**EXTRACT PROVIDED:**
Nonlinear Dynamic Inversion Controller Design for a Satellite, Considering the Dynamics of Magnetorquers

H. Arefkhani¹

, S.H. Sadati ^*

², M. Shahravi¹

1- Flight Dynamic & Control Department, Aerospace Engineering Faculty, Malek-Ashtar University, Tehran, Iran
2- Flight Dynamic & Control Department, Aerospace Engineering Faculty, Malek-Ashtar University, Tehran, Iran , hsadati@mut.ac.ir

Abstract: (6960 Views)

In this paper, a nonlinear inverse dynamic controller is designed for a magnetic actuated satellite. Since the stability of linear control laws in nonlinear dynamics is not guaranteed far from the equilibrium point, a global stabilizing nonlinear control law is necessary. In this method, by changing the system parameters, the nonlinear dynamics of the system is converted to linear dynamics and the input controller compensates the changes. The stability of the closed loop system was, then, investigated and proved by the Lyapunov method. Dynamic and kinematic equations of satellite are also developed in the presence of aerodynamic disturbance, gravity gradient, magnetic and radiation moments, and the linearization of the motion equations is done around the equilibrium point. In order to evaluate the performance of the dynamic inverse controller, the proportional-derivative linear control law and linear quadratic regulator optimal control law are designed and the results are compared. By modeling satellite orbit, the disturbance moments and the local magnetic field vector are calculated instantaneously according to the satellite's position in the orbit. Finally, the system response is presented by considering the saturation range of magnetic actuators. The results show a better performance of the nonlinear dynamic inversion controllers in both accuracy and convergence time.

**SET TASKS:**
**a.** Retype the satellite abstract from "², M. Shahravi¹" to "Abstract: (6960 Views)".
**b.** According to the satellite abstract, why is a global stabilizing nonlinear control law necessary?
The listing after this point is separate from the satellite abstract.

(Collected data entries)
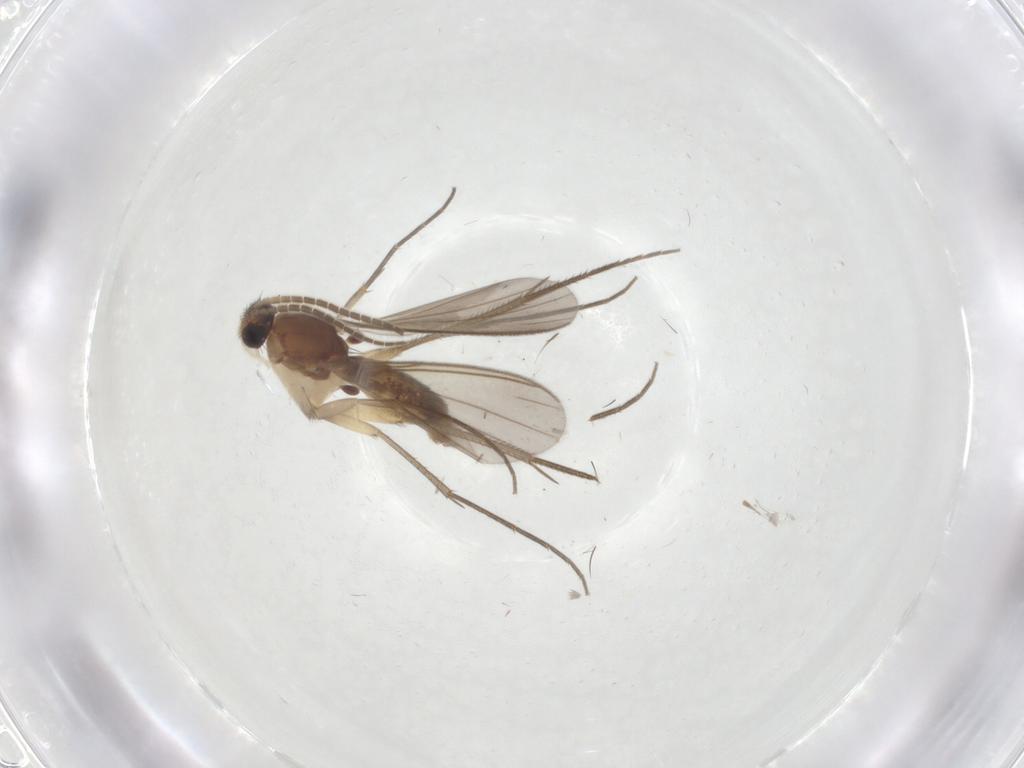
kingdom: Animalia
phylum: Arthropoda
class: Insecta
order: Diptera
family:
* * *
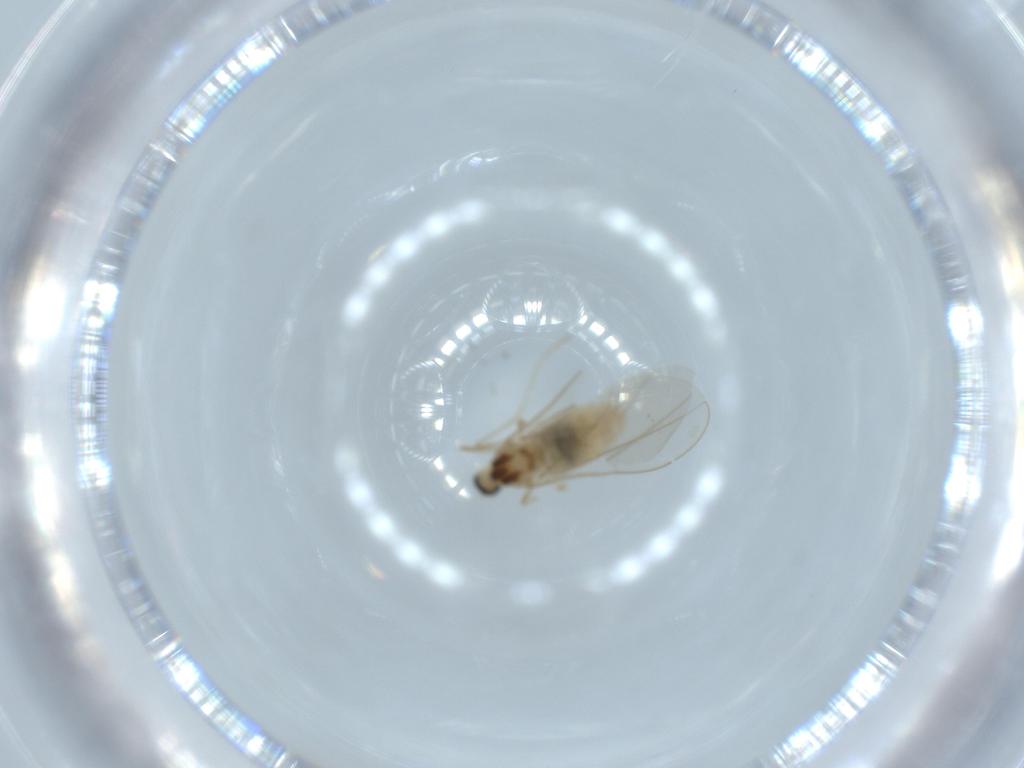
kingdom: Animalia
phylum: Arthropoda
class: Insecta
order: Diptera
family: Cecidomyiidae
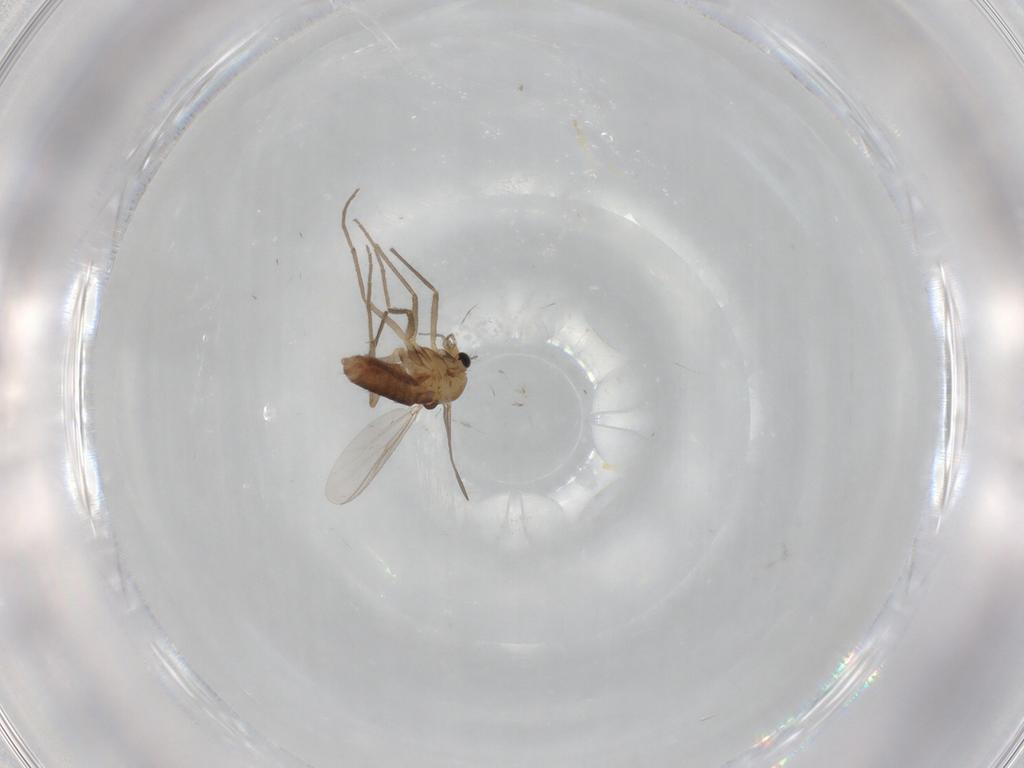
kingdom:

**RESPONSES:**
**a.**
², M. Shahravi¹

1- Flight Dynamic & Control Department, Aerospace Engineering Faculty, Malek-Ashtar University, Tehran, Iran
2- Flight Dynamic & Control Department, Aerospace Engineering Faculty, Malek-Ashtar University, Tehran, Iran , hsadati@mut.ac.ir

Abstract: (6960 Views)

**b.** A global stabilizing nonlinear control law is necessary because the stability of linear control laws in nonlinear dynamics is not guaranteed far from the equilibrium point.